After a lifelong career as a Fisheries and Oceans officer, he enjoys diving underwater in the sea life-rich area on his own time.
But that thrill was replaced with shock off Nanoose Bay Sunday when he came across a female sea lion lying dead off the rocks with a bullet hole below its eye. Hlavac estimates the animal had been dead just a few days.
“Really disappointing, really sad. You could see the head wound on it,” said Hlavac.
Six dead seals washed up last fall on Denman Island with bullet holes. But according to the group lobbying the federal fisheries minister for a cull, or controlled harvest of what they estimate to be 50,000 sea lions and 100,000 seals off B.C.’s coast, they’re not responsible for the deaths.

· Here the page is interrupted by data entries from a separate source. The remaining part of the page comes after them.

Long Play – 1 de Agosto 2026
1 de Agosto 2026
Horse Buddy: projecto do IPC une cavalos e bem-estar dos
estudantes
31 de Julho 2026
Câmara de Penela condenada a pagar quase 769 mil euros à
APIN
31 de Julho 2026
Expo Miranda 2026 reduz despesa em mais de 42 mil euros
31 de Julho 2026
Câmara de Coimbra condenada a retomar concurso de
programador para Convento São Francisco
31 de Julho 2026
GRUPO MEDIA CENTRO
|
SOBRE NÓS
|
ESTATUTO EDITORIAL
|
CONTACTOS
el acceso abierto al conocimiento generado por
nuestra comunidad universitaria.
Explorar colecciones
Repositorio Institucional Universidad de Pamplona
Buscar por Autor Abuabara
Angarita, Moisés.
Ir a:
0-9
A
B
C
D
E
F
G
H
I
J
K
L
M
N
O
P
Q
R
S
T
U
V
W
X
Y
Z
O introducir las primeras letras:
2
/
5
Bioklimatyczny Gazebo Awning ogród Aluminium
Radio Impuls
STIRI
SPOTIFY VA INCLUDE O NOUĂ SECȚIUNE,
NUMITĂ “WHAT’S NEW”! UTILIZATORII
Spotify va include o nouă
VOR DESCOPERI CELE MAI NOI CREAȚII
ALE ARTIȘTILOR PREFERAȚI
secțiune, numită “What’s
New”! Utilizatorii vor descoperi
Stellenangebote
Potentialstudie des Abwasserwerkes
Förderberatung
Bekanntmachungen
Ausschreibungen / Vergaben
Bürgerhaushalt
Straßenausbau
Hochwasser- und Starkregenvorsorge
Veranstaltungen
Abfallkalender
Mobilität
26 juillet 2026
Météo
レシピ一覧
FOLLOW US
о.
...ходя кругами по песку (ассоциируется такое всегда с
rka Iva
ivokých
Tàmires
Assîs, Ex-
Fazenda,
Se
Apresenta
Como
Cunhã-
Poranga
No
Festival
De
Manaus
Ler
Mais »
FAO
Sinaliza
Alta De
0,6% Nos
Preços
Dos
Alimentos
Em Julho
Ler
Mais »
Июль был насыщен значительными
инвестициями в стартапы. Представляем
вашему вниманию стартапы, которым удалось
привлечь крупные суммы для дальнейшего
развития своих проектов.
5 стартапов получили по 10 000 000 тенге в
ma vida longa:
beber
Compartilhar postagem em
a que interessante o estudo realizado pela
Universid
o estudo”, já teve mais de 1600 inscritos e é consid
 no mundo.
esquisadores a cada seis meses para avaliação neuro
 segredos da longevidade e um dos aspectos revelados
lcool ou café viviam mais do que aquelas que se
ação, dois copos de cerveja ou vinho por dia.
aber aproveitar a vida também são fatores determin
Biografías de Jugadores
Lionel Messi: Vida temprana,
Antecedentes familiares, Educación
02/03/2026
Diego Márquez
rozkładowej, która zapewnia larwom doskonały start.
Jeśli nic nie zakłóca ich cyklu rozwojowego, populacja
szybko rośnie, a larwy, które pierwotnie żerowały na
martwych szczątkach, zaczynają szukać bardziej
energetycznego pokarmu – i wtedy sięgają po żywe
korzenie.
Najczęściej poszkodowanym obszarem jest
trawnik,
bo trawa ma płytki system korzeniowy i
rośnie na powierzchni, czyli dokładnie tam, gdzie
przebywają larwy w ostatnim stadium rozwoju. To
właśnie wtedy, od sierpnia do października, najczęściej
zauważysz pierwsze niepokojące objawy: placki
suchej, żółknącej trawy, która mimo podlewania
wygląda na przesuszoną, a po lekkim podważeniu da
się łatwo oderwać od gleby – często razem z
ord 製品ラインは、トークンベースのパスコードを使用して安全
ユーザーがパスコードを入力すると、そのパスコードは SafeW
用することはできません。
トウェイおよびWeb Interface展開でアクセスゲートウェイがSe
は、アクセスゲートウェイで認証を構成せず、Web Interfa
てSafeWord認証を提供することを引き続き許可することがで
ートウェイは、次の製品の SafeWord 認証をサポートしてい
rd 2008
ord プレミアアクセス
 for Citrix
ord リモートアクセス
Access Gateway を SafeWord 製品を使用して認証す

“I haven’t got any names, but there’s a lot of frustrated sports fishermen, First Nations, commercial fishermen frustrated with getting this harvesting proposal in place, and they’ve up and down the coast taken matters into their own hands,” said Ken Pearce, a representative of the Pacific Balance Pinniped Society.
So Pearce is appealing to those illegally shooting the seals and sea lions to stop, as the threat of charges and hurting someone is high.
“Two words, stop it. It doesn’t help the cause at all,” said Pearce.
Hlavac is warning divers and people in the area to be aware because of how close this shot sea lion was to shore.
“You’re risking sending a bullet whistling off. Just a ripple on the water can bounce a bullet from a hunting rifle a couple hundred metres once it’s skipped off the water,” said Hlavac.
As the fight for a legal cull continues, anyone with information on who is illegally shooting seals and sea lions is asked to contact Fisheries and Oceans.